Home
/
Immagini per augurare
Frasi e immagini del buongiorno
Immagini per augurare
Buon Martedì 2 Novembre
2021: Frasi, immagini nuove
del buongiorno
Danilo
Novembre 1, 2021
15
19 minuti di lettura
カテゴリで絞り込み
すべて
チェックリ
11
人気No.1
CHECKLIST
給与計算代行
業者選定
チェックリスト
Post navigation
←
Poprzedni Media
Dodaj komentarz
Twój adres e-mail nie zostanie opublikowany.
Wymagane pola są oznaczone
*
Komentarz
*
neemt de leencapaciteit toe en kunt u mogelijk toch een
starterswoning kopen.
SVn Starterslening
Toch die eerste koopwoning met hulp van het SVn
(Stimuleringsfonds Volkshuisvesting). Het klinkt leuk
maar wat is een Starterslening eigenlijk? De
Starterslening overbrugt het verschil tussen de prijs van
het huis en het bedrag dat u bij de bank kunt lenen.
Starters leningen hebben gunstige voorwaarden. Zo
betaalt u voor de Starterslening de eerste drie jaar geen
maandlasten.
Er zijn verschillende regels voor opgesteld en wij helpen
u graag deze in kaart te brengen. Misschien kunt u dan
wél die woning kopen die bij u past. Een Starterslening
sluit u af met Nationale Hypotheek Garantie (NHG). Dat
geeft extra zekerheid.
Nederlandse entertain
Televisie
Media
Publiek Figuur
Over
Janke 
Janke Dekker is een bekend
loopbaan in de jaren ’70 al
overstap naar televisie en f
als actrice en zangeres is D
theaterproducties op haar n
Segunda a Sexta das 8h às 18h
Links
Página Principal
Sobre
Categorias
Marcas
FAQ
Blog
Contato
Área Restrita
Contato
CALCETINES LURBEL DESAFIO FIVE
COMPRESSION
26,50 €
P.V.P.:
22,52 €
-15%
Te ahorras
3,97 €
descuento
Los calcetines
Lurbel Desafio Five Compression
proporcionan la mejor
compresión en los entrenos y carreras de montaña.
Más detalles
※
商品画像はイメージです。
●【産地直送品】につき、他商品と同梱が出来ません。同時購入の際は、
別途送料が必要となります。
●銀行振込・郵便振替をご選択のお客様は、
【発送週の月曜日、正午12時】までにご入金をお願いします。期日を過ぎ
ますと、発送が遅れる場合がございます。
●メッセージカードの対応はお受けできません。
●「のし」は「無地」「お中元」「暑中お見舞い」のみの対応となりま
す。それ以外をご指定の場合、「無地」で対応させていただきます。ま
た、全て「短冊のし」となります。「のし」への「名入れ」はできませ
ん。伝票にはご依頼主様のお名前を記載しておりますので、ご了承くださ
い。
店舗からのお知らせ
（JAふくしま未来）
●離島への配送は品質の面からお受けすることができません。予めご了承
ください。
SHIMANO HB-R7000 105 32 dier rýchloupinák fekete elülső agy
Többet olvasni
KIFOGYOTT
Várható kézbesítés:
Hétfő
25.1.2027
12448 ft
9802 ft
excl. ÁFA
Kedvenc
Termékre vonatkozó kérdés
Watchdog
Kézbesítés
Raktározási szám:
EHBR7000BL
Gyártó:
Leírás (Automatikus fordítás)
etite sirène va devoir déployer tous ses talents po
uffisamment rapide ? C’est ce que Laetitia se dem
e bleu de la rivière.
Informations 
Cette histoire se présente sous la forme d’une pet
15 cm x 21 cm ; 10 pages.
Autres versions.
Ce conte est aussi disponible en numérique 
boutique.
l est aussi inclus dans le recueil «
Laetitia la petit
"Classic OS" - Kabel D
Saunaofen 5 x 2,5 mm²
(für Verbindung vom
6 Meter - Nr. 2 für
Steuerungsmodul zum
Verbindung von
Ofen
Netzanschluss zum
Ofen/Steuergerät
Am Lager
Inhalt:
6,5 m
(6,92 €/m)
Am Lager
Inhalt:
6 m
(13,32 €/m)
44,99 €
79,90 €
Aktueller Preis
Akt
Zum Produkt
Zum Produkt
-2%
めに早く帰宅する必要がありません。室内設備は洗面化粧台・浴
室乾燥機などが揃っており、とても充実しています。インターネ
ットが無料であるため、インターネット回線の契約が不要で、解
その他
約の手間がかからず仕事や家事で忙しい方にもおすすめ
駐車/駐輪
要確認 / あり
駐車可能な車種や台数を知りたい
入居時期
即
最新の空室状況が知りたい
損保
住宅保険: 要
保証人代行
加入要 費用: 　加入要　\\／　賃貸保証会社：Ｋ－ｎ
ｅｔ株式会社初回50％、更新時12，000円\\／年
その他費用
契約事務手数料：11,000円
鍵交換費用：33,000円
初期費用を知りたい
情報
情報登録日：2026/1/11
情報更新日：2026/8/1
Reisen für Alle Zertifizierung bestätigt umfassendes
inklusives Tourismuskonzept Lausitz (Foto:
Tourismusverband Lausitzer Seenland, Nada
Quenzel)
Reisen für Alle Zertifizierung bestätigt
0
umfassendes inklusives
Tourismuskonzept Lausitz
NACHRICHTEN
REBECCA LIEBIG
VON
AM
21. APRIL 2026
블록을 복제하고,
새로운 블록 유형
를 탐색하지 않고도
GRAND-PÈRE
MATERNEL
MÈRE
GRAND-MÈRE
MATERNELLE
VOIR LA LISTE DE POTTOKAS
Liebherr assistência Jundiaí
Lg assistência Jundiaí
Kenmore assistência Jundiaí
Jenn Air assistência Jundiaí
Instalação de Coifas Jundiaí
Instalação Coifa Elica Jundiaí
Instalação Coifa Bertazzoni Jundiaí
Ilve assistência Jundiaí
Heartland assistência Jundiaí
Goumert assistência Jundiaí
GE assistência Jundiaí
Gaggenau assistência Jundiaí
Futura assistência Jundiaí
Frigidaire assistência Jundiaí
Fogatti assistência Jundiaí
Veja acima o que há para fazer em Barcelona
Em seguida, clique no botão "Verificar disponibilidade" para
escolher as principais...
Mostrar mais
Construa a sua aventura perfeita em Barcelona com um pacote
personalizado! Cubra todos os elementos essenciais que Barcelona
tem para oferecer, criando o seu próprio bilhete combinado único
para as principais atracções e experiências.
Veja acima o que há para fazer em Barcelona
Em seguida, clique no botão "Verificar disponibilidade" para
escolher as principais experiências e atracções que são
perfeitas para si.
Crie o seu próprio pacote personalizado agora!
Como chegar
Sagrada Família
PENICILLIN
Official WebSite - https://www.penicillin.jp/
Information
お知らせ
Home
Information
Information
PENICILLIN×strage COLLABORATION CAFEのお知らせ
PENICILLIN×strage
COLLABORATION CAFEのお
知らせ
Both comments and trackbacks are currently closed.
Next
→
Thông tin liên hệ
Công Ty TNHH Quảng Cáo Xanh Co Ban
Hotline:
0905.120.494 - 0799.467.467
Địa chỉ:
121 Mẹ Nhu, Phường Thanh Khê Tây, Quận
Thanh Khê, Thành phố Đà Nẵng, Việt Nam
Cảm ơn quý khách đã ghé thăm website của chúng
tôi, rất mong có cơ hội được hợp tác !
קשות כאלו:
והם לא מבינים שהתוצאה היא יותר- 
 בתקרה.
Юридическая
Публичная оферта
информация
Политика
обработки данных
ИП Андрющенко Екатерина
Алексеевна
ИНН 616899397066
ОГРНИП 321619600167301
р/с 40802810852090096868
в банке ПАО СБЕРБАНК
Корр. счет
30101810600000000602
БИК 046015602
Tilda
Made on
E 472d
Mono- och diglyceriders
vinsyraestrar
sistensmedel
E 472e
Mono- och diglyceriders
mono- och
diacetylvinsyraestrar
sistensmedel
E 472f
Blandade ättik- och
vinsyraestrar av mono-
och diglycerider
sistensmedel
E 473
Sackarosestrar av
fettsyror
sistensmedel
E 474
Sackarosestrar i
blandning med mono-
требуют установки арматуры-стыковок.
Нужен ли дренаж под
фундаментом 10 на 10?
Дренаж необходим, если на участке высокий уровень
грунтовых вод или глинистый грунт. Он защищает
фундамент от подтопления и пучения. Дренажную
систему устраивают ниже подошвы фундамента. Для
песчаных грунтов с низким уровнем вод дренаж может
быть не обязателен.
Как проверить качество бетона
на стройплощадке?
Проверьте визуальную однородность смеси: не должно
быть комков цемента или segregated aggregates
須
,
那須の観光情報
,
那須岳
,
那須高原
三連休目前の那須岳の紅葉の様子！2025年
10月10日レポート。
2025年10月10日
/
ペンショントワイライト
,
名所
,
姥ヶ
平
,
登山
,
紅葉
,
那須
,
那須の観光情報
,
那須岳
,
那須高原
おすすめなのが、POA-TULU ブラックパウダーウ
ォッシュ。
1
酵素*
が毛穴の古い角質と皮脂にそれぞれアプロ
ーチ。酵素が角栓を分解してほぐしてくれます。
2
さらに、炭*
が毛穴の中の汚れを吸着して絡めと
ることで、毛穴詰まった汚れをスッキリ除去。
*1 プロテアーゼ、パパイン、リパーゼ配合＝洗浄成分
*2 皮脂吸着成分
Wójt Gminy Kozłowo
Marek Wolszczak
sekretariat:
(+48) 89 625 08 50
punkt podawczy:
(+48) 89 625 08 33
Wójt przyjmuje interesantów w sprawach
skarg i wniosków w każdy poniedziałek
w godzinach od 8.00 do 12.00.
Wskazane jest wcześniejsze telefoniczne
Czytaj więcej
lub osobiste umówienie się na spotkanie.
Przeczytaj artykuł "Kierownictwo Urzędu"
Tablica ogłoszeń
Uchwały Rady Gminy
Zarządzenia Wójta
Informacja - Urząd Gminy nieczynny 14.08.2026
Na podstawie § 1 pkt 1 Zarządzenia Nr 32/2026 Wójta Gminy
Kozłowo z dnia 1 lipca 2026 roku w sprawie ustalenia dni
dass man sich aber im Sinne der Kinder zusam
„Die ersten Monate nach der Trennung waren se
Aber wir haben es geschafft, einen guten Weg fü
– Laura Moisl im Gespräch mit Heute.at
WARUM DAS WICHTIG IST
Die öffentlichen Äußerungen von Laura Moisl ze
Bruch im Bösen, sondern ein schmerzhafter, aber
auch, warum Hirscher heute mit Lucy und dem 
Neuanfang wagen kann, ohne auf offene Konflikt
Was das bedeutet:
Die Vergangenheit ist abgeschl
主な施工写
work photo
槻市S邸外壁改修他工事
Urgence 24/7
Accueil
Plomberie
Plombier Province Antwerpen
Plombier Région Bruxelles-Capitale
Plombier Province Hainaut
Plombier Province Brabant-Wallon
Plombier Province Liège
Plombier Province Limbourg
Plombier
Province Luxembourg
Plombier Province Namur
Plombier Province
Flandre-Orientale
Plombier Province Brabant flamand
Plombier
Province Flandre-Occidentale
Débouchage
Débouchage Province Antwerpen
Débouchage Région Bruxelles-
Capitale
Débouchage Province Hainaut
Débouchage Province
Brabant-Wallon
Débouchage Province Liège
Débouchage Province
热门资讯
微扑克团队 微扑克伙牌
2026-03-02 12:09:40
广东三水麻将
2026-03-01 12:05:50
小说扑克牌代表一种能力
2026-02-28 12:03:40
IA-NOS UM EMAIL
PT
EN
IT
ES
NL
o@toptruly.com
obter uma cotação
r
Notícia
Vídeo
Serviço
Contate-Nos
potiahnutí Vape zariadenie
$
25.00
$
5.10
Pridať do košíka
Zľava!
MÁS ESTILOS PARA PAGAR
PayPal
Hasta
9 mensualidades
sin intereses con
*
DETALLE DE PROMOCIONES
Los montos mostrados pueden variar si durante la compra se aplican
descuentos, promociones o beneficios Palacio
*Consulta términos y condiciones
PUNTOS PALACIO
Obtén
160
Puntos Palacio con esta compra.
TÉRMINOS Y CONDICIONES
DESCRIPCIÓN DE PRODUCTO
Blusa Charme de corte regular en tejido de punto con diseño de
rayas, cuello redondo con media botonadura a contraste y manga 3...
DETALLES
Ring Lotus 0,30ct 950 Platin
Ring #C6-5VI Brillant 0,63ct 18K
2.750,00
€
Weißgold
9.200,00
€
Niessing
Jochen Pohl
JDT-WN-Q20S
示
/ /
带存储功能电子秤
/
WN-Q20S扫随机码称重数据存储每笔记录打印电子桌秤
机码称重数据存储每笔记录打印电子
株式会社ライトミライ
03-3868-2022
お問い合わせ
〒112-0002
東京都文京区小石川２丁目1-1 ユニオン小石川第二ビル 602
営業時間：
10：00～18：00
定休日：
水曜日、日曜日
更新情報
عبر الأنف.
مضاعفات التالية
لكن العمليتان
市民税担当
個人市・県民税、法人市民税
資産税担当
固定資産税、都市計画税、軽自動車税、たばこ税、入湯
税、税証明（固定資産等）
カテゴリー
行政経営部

**What the task asks**: Please repeat the line that contains "東京都文京区小石川２丁目1-1 ユニオン小石川第二ビル 602" and every line after it through the end of the material above, exactly and with nothing added.

**Result of this task**:
東京都文京区小石川２丁目1-1 ユニオン小石川第二ビル 602
営業時間：
10：00～18：00
定休日：
水曜日、日曜日
更新情報
عبر الأنف.
مضاعفات التالية
لكن العمليتان
市民税担当
個人市・県民税、法人市民税
資産税担当
固定資産税、都市計画税、軽自動車税、たばこ税、入湯
税、税証明（固定資産等）
カテゴリー
行政経営部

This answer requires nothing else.